Native American Women Have Answered the Call to Serve for Years

Photo credit White House photo by Andrea Hanks

Chief Warrant Office Two Misty Dawn Lakota (Oglala Lakota) takes part in the White House Conference on Supporting Contemporary Native American Veterans. Washington, D.C., November 19, 2019.

Like many women in our nation’s history, American Indian women first supported American war efforts as nurses. In World War I, a handful of Native American women volunteered to join the Army Nurse Corps; they, like the approximately 15,000 Native American men who served in the military during WWI, were not even American citizens (citizenship would not be granted to Indian Nations until 1924 with the passing of the Indian Citizenship Act), but they still chose to join.

In World War II, the numbers of female volunteers would grow – 800 Native American women joined the war effort in the various women’s branches of the military formed during WWII, including WACS, WAVES, Women Marines, SPARs and WASPs. 10,000 more would join the Red Cross.

Today, Native American women not only serve as fully capable members of our Armed Forces, but also serve at a much higher rate than all other demographics. Almost 20% of all Native American service members are women, compared to the approximately 15% of all other service members who are women.

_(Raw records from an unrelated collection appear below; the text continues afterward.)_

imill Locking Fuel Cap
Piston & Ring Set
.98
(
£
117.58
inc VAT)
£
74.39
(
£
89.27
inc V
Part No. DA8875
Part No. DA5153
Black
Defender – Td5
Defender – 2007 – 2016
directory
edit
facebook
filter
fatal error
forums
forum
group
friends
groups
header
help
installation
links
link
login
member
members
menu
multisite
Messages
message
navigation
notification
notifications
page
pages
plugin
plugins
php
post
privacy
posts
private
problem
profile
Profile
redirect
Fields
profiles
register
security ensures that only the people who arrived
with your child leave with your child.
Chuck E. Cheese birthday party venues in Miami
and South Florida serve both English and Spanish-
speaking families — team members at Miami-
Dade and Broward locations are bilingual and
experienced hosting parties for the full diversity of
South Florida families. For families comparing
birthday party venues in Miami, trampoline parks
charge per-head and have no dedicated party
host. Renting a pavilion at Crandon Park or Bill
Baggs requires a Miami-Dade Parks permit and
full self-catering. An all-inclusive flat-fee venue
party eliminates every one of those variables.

Native Americans in the U.S. Military Today

Mitchelene BigMan, president and founder of the Native American Women Warriors (NAWW), performs a tribal dance for attendees of the National American Indian Heritage Month observance at Redstone Arsenal, Alabama, in November 2019. BigMan was there with two other members of the NAWW, an all-female group of Native American veterans who started as a color guard but have since grown and branched out as advocates for Native American women veterans in areas such as health, education and employment. | Photo credit Stephen Baack/DVIDS

In our modern U.S. military today, American Indians and Native Alaskans have carried on a tradition of service and sacrifice, as they serve at a higher rate than any other demographic in the entire country. Since September 11, almost 19% of all Native Americans have served in the Armed Forces – in comparison to an average of 14% of all other ethnicities.

Regardless of the challenge, Native American service members have stepped up to serve the United States with distinction, dedicating their lives to protecting this country no matter the cost.